Exercise details: Without including any pictures, reproduce all the lines below word for word.

☆ ☆ ☆ ☆ ☆

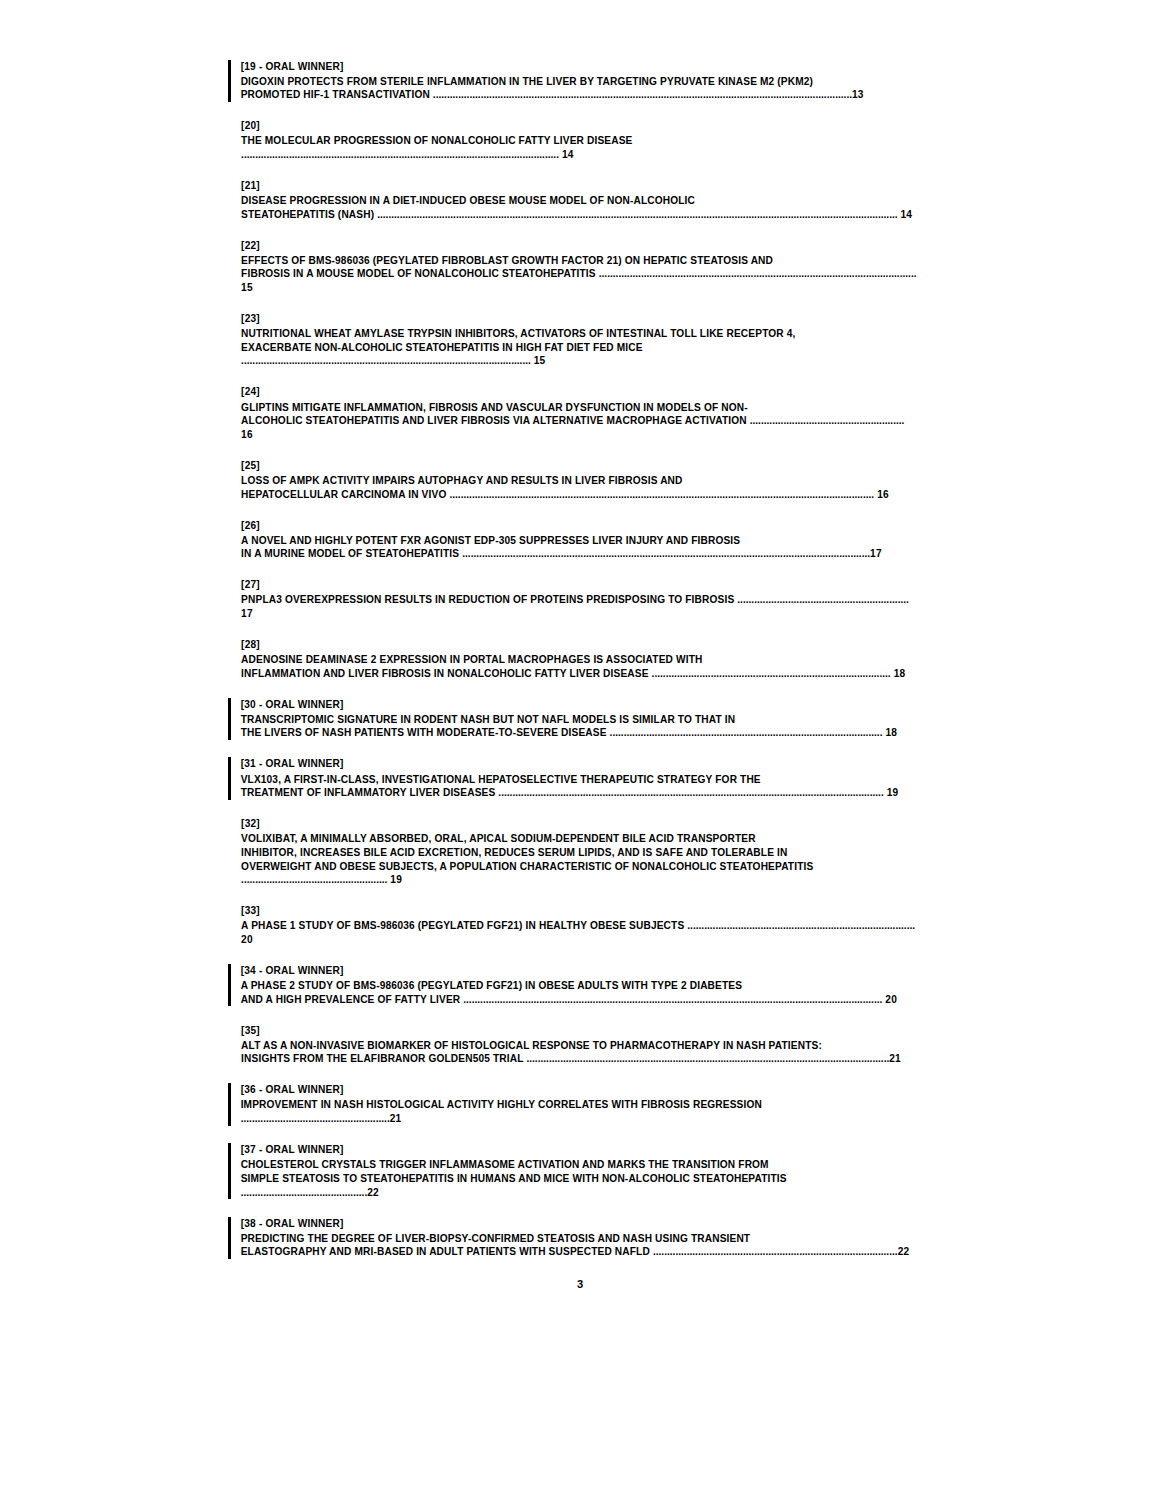[19 - ORAL WINNER]
DIGOXIN PROTECTS FROM STERILE INFLAMMATION IN THE LIVER BY TARGETING PYRUVATE KINASE M2 (PKM2)
PROMOTED HIF-1 TRANSACTIVATION ..................................................................................................................................................... 13
[20]
THE MOLECULAR PROGRESSION OF NONALCOHOLIC FATTY LIVER DISEASE ................................................................................................................. 14
[21]
DISEASE PROGRESSION IN A DIET-INDUCED OBESE MOUSE MODEL OF NON-ALCOHOLIC
STEATOHEPATITIS (NASH) ......................................................................................................................................................................................... 14
[22]
EFFECTS OF BMS-986036 (PEGYLATED FIBROBLAST GROWTH FACTOR 21) ON HEPATIC STEATOSIS AND
FIBROSIS IN A MOUSE MODEL OF NONALCOHOLIC STEATOHEPATITIS ................................................................................................................. 15
[23]
NUTRITIONAL WHEAT AMYLASE TRYPSIN INHIBITORS, ACTIVATORS OF INTESTINAL TOLL LIKE RECEPTOR 4,
EXACERBATE NON-ALCOHOLIC STEATOHEPATITIS IN HIGH FAT DIET FED MICE ....................................................................................................... 15
[24]
GLIPTINS MITIGATE INFLAMMATION, FIBROSIS AND VASCULAR DYSFUNCTION IN MODELS OF NON-
ALCOHOLIC STEATOHEPATITIS AND LIVER FIBROSIS VIA ALTERNATIVE MACROPHAGE ACTIVATION ....................................................... 16
[25]
LOSS OF AMPK ACTIVITY IMPAIRS AUTOPHAGY AND RESULTS IN LIVER FIBROSIS AND
HEPATOCELLULAR CARCINOMA IN VIVO ....................................................................................................................................................... 16
[26]
A NOVEL AND HIGHLY POTENT FXR AGONIST EDP-305 SUPPRESSES LIVER INJURY AND FIBROSIS
IN A MURINE MODEL OF STEATOHEPATITIS ................................................................................................................................................. 17
[27]
PNPLA3 OVEREXPRESSION RESULTS IN REDUCTION OF PROTEINS PREDISPOSING TO FIBROSIS ............................................................. 17
[28]
ADENOSINE DEAMINASE 2 EXPRESSION IN PORTAL MACROPHAGES IS ASSOCIATED WITH
INFLAMMATION AND LIVER FIBROSIS IN NONALCOHOLIC FATTY LIVER DISEASE ..................................................................................... 18
[30 - ORAL WINNER]
TRANSCRIPTOMIC SIGNATURE IN RODENT NASH BUT NOT NAFL MODELS IS SIMILAR TO THAT IN
THE LIVERS OF NASH PATIENTS WITH MODERATE-TO-SEVERE DISEASE ................................................................................................. 18
[31 - ORAL WINNER]
VLX103, A FIRST-IN-CLASS, INVESTIGATIONAL HEPATOSELECTIVE THERAPEUTIC STRATEGY FOR THE
TREATMENT OF INFLAMMATORY LIVER DISEASES ......................................................................................................................................... 19
[32]
VOLIXIBAT, A MINIMALLY ABSORBED, ORAL, APICAL SODIUM-DEPENDENT BILE ACID TRANSPORTER
INHIBITOR, INCREASES BILE ACID EXCRETION, REDUCES SERUM LIPIDS, AND IS SAFE AND TOLERABLE IN
OVERWEIGHT AND OBESE SUBJECTS, A POPULATION CHARACTERISTIC OF NONALCOHOLIC STEATOHEPATITIS .................................................... 19
[33]
A PHASE 1 STUDY OF BMS-986036 (PEGYLATED FGF21) IN HEALTHY OBESE SUBJECTS ................................................................................. 20
[34 - ORAL WINNER]
A PHASE 2 STUDY OF BMS-986036 (PEGYLATED FGF21) IN OBESE ADULTS WITH TYPE 2 DIABETES
AND A HIGH PREVALENCE OF FATTY LIVER ..................................................................................................................................................... 20
[35]
ALT AS A NON-INVASIVE BIOMARKER OF HISTOLOGICAL RESPONSE TO PHARMACOTHERAPY IN NASH PATIENTS:
INSIGHTS FROM THE ELAFIBRANOR GOLDEN505 TRIAL ................................................................................................................................. 21
[36 - ORAL WINNER]
IMPROVEMENT IN NASH HISTOLOGICAL ACTIVITY HIGHLY CORRELATES WITH FIBROSIS REGRESSION ..................................................... 21
[37 - ORAL WINNER]
CHOLESTEROL CRYSTALS TRIGGER INFLAMMASOME ACTIVATION AND MARKS THE TRANSITION FROM
SIMPLE STEATOSIS TO STEATOHEPATITIS IN HUMANS AND MICE WITH NON-ALCOHOLIC STEATOHEPATITIS ............................................. 22
[38 - ORAL WINNER]
PREDICTING THE DEGREE OF LIVER-BIOPSY-CONFIRMED STEATOSIS AND NASH USING TRANSIENT
ELASTOGRAPHY AND MRI-BASED IN ADULT PATIENTS WITH SUSPECTED NAFLD ....................................................................................... 22
3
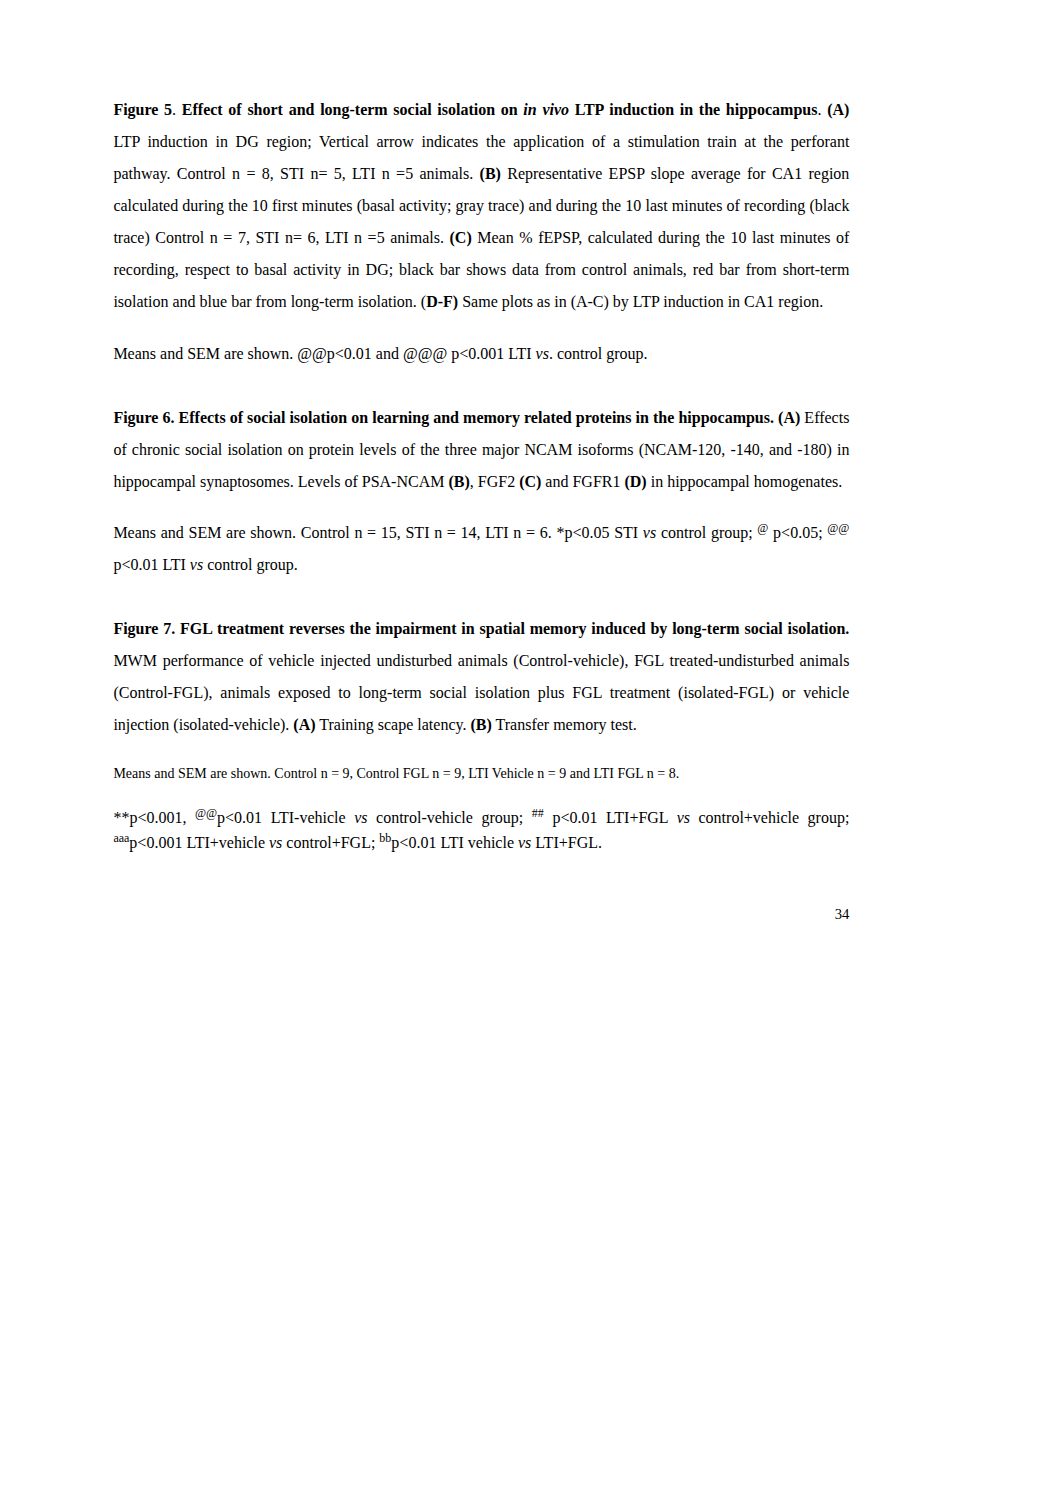Figure 5. Effect of short and long-term social isolation on in vivo LTP induction in the hippocampus. (A) LTP induction in DG region; Vertical arrow indicates the application of a stimulation train at the perforant pathway. Control n = 8, STI n= 5, LTI n =5 animals. (B) Representative EPSP slope average for CA1 region calculated during the 10 first minutes (basal activity; gray trace) and during the 10 last minutes of recording (black trace) Control n = 7, STI n= 6, LTI n =5 animals. (C) Mean % fEPSP, calculated during the 10 last minutes of recording, respect to basal activity in DG; black bar shows data from control animals, red bar from short-term isolation and blue bar from long-term isolation. (D-F) Same plots as in (A-C) by LTP induction in CA1 region.
Means and SEM are shown. @@p<0.01 and @@@ p<0.001 LTI vs. control group.
Figure 6. Effects of social isolation on learning and memory related proteins in the hippocampus. (A) Effects of chronic social isolation on protein levels of the three major NCAM isoforms (NCAM-120, -140, and -180) in hippocampal synaptosomes. Levels of PSA-NCAM (B), FGF2 (C) and FGFR1 (D) in hippocampal homogenates.
Means and SEM are shown. Control n = 15, STI n = 14, LTI n = 6. *p<0.05 STI vs control group; @ p<0.05; @@ p<0.01 LTI vs control group.
Figure 7. FGL treatment reverses the impairment in spatial memory induced by long-term social isolation. MWM performance of vehicle injected undisturbed animals (Control-vehicle), FGL treated-undisturbed animals (Control-FGL), animals exposed to long-term social isolation plus FGL treatment (isolated-FGL) or vehicle injection (isolated-vehicle). (A) Training scape latency. (B) Transfer memory test.
Means and SEM are shown. Control n = 9, Control FGL n = 9, LTI Vehicle n = 9 and LTI FGL n = 8.
**p<0.001, @@p<0.01 LTI-vehicle vs control-vehicle group; ## p<0.01 LTI+FGL vs control+vehicle group; aaap<0.001 LTI+vehicle vs control+FGL; bbp<0.01 LTI vehicle vs LTI+FGL.
34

☆ ☆ ☆ ☆ ☆

Task answer:
[19 - ORAL WINNER]
DIGOXIN PROTECTS FROM STERILE INFLAMMATION IN THE LIVER BY TARGETING PYRUVATE KINASE M2 (PKM2)
PROMOTED HIF-1 TRANSACTIVATION ..................................................................................................................................................... 13
[20]
THE MOLECULAR PROGRESSION OF NONALCOHOLIC FATTY LIVER DISEASE ................................................................................................................. 14
[21]
DISEASE PROGRESSION IN A DIET-INDUCED OBESE MOUSE MODEL OF NON-ALCOHOLIC
STEATOHEPATITIS (NASH) ......................................................................................................................................................................................... 14
[22]
EFFECTS OF BMS-986036 (PEGYLATED FIBROBLAST GROWTH FACTOR 21) ON HEPATIC STEATOSIS AND
FIBROSIS IN A MOUSE MODEL OF NONALCOHOLIC STEATOHEPATITIS ................................................................................................................. 15
[23]
NUTRITIONAL WHEAT AMYLASE TRYPSIN INHIBITORS, ACTIVATORS OF INTESTINAL TOLL LIKE RECEPTOR 4,
EXACERBATE NON-ALCOHOLIC STEATOHEPATITIS IN HIGH FAT DIET FED MICE ....................................................................................................... 15
[24]
GLIPTINS MITIGATE INFLAMMATION, FIBROSIS AND VASCULAR DYSFUNCTION IN MODELS OF NON-
ALCOHOLIC STEATOHEPATITIS AND LIVER FIBROSIS VIA ALTERNATIVE MACROPHAGE ACTIVATION ....................................................... 16
[25]
LOSS OF AMPK ACTIVITY IMPAIRS AUTOPHAGY AND RESULTS IN LIVER FIBROSIS AND
HEPATOCELLULAR CARCINOMA IN VIVO ....................................................................................................................................................... 16
[26]
A NOVEL AND HIGHLY POTENT FXR AGONIST EDP-305 SUPPRESSES LIVER INJURY AND FIBROSIS
IN A MURINE MODEL OF STEATOHEPATITIS ................................................................................................................................................. 17
[27]
PNPLA3 OVEREXPRESSION RESULTS IN REDUCTION OF PROTEINS PREDISPOSING TO FIBROSIS ............................................................. 17
[28]
ADENOSINE DEAMINASE 2 EXPRESSION IN PORTAL MACROPHAGES IS ASSOCIATED WITH
INFLAMMATION AND LIVER FIBROSIS IN NONALCOHOLIC FATTY LIVER DISEASE ..................................................................................... 18
[30 - ORAL WINNER]
TRANSCRIPTOMIC SIGNATURE IN RODENT NASH BUT NOT NAFL MODELS IS SIMILAR TO THAT IN
THE LIVERS OF NASH PATIENTS WITH MODERATE-TO-SEVERE DISEASE ................................................................................................. 18
[31 - ORAL WINNER]
VLX103, A FIRST-IN-CLASS, INVESTIGATIONAL HEPATOSELECTIVE THERAPEUTIC STRATEGY FOR THE
TREATMENT OF INFLAMMATORY LIVER DISEASES ......................................................................................................................................... 19
[32]
VOLIXIBAT, A MINIMALLY ABSORBED, ORAL, APICAL SODIUM-DEPENDENT BILE ACID TRANSPORTER
INHIBITOR, INCREASES BILE ACID EXCRETION, REDUCES SERUM LIPIDS, AND IS SAFE AND TOLERABLE IN
OVERWEIGHT AND OBESE SUBJECTS, A POPULATION CHARACTERISTIC OF NONALCOHOLIC STEATOHEPATITIS .................................................... 19
[33]
A PHASE 1 STUDY OF BMS-986036 (PEGYLATED FGF21) IN HEALTHY OBESE SUBJECTS ................................................................................. 20
[34 - ORAL WINNER]
A PHASE 2 STUDY OF BMS-986036 (PEGYLATED FGF21) IN OBESE ADULTS WITH TYPE 2 DIABETES
AND A HIGH PREVALENCE OF FATTY LIVER ..................................................................................................................................................... 20
[35]
ALT AS A NON-INVASIVE BIOMARKER OF HISTOLOGICAL RESPONSE TO PHARMACOTHERAPY IN NASH PATIENTS:
INSIGHTS FROM THE ELAFIBRANOR GOLDEN505 TRIAL ................................................................................................................................. 21
[36 - ORAL WINNER]
IMPROVEMENT IN NASH HISTOLOGICAL ACTIVITY HIGHLY CORRELATES WITH FIBROSIS REGRESSION ..................................................... 21
[37 - ORAL WINNER]
CHOLESTEROL CRYSTALS TRIGGER INFLAMMASOME ACTIVATION AND MARKS THE TRANSITION FROM
SIMPLE STEATOSIS TO STEATOHEPATITIS IN HUMANS AND MICE WITH NON-ALCOHOLIC STEATOHEPATITIS ............................................. 22
[38 - ORAL WINNER]
PREDICTING THE DEGREE OF LIVER-BIOPSY-CONFIRMED STEATOSIS AND NASH USING TRANSIENT
ELASTOGRAPHY AND MRI-BASED IN ADULT PATIENTS WITH SUSPECTED NAFLD ....................................................................................... 22
3
Figure 5. Effect of short and long-term social isolation on in vivo LTP induction in the hippocampus. (A) LTP induction in DG region; Vertical arrow indicates the application of a stimulation train at the perforant pathway. Control n = 8, STI n= 5, LTI n =5 animals. (B) Representative EPSP slope average for CA1 region calculated during the 10 first minutes (basal activity; gray trace) and during the 10 last minutes of recording (black trace) Control n = 7, STI n= 6, LTI n =5 animals. (C) Mean % fEPSP, calculated during the 10 last minutes of recording, respect to basal activity in DG; black bar shows data from control animals, red bar from short-term isolation and blue bar from long-term isolation. (D-F) Same plots as in (A-C) by LTP induction in CA1 region.
Means and SEM are shown. @@p<0.01 and @@@ p<0.001 LTI vs. control group.
Figure 6. Effects of social isolation on learning and memory related proteins in the hippocampus. (A) Effects of chronic social isolation on protein levels of the three major NCAM isoforms (NCAM-120, -140, and -180) in hippocampal synaptosomes. Levels of PSA-NCAM (B), FGF2 (C) and FGFR1 (D) in hippocampal homogenates.
Means and SEM are shown. Control n = 15, STI n = 14, LTI n = 6. *p<0.05 STI vs control group; @ p<0.05; @@ p<0.01 LTI vs control group.
Figure 7. FGL treatment reverses the impairment in spatial memory induced by long-term social isolation. MWM performance of vehicle injected undisturbed animals (Control-vehicle), FGL treated-undisturbed animals (Control-FGL), animals exposed to long-term social isolation plus FGL treatment (isolated-FGL) or vehicle injection (isolated-vehicle). (A) Training scape latency. (B) Transfer memory test.
Means and SEM are shown. Control n = 9, Control FGL n = 9, LTI Vehicle n = 9 and LTI FGL n = 8.
**p<0.001, @@p<0.01 LTI-vehicle vs control-vehicle group; ## p<0.01 LTI+FGL vs control+vehicle group; aaap<0.001 LTI+vehicle vs control+FGL; bbp<0.01 LTI vehicle vs LTI+FGL.
34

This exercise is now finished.